Da a Bologna a Modena, passando per le Filippine
La tranche bolognese di questo 24° appuntamento col 24FRAME Future Film Fest si era conclusa nel capoluogo dell’Emilia Romagna lo scorso 10 novembre. Adesso però la vivace kermesse cinematografica si è trasferita al Cinema Astra di Modena, dove proprio oggi sabato 23 novembre alle ore 11 è stato proiettato The Missing del filippino Carl Joseph E. Papa, una delle tante scelte di qualità legate all’animazione nelle quali siamo imbattuti quest’anno.
Una provenienza volendo non così usuale, a livello geografico, per questo originale lungometraggio animato, che difatti ha saputo lasciare il segno sia per la delicatezza dei temi proposti che per l’approccio decisamente interessante, stratificato, dal punto di vista stilistico, tecnico e simbolico.
Suggestioni fantastiche che nascondono però molto altro
Sin dalle prime scene la nostra idea di normalità e una dimensione prettamente fantastica si fondono, in The Missing (TI MAPUKPUKAW, 2024), attraverso singolari modalità il cui significato più profondo apparirà chiaro solo alla fine.
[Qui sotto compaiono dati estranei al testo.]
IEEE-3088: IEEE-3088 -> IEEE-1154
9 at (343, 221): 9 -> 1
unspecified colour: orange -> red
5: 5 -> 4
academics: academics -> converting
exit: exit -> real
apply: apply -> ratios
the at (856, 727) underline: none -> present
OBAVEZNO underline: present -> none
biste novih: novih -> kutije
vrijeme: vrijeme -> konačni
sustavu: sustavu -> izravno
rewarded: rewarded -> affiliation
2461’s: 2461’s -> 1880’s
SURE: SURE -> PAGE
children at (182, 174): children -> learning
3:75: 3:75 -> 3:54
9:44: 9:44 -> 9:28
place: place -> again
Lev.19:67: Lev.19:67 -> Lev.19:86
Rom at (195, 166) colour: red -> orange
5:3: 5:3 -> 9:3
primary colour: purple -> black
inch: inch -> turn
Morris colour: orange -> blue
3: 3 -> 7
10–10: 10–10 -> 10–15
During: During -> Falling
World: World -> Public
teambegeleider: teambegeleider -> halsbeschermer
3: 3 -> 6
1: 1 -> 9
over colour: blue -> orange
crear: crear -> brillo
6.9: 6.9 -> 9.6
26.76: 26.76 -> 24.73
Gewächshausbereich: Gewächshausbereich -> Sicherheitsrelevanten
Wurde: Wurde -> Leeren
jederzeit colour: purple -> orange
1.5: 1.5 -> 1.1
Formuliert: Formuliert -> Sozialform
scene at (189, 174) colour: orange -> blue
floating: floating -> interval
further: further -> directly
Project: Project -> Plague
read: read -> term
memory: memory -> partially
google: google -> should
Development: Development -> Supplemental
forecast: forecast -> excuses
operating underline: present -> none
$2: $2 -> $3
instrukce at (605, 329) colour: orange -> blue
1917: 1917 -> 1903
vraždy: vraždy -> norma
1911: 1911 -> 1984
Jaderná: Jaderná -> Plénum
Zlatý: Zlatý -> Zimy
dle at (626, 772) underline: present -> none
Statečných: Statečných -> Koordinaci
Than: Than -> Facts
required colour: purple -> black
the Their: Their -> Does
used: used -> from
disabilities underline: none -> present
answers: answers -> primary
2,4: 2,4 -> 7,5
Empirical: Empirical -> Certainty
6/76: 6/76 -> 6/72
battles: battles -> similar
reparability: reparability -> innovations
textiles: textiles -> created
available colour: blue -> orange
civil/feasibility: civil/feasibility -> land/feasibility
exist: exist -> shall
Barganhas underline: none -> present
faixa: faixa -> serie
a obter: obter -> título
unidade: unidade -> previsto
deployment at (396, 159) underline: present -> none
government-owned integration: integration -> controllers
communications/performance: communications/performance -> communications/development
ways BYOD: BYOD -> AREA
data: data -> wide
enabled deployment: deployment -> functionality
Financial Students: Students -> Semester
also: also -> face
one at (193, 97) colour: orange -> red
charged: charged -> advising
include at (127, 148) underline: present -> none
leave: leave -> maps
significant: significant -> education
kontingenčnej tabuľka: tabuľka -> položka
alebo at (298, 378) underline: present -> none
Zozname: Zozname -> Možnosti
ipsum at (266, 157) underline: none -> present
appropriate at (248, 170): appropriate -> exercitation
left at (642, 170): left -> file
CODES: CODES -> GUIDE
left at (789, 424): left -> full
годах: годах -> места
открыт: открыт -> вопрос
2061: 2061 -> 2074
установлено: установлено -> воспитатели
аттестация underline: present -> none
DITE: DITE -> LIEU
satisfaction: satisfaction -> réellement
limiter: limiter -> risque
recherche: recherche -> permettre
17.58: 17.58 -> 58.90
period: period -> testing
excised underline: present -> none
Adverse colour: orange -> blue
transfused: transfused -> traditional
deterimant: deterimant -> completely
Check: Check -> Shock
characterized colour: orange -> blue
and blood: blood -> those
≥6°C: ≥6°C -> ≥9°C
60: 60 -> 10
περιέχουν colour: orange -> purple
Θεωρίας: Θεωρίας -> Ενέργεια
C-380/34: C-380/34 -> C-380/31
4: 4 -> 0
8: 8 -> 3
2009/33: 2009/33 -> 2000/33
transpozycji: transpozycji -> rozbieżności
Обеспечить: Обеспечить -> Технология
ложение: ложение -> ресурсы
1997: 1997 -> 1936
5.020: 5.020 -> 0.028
All’inizio infatti ci limitiamo ad osservare il protagonista, Eric, totalmente immerso in una quotidianità ricostruita con molta attenzione, a partire dall’attività di animatore condotta nello studio per cui lavora assieme ad altri giovani, tra cui cui quel Carlo nei confronti del quale pare esserci forte attrazione; un’attività lavorativa, la loro, destinata peraltro a creare sullo schermo uno stimolante cortocircuito (per non dire raddoppiamento) meta-linguistico. Eric ad ogni modo è muto. Anzi, per essere più precisi, viene disegnato letteralmente senza la bocca. E questa è solo una delle tante stranezze, delle più evidenti azioni di disturbo, introdotte in un racconto, che, specie a partire dall’improvvisa e drammatica scomparsa dello zio, condurrà sia il ragazzo che lo spettatore a interrogarsi sulla natura reale di quel grosso trauma sepolto nel passato di lui e legato, apparentemente, a misteriosi rapimenti alieni.
Ma se il classico tema dell’Alien Abduction non fosse altro che un paravento, per alludere a ben altre tragedie famigliari? Se la pur così sinuosa e appariscente traccia fantascientifica nascondesse invece sordide storie di abusi domestici, mascherate nei ricordi fino a produrre una visione schizofrenica, paranoide e allucinatoria della realtà stessa?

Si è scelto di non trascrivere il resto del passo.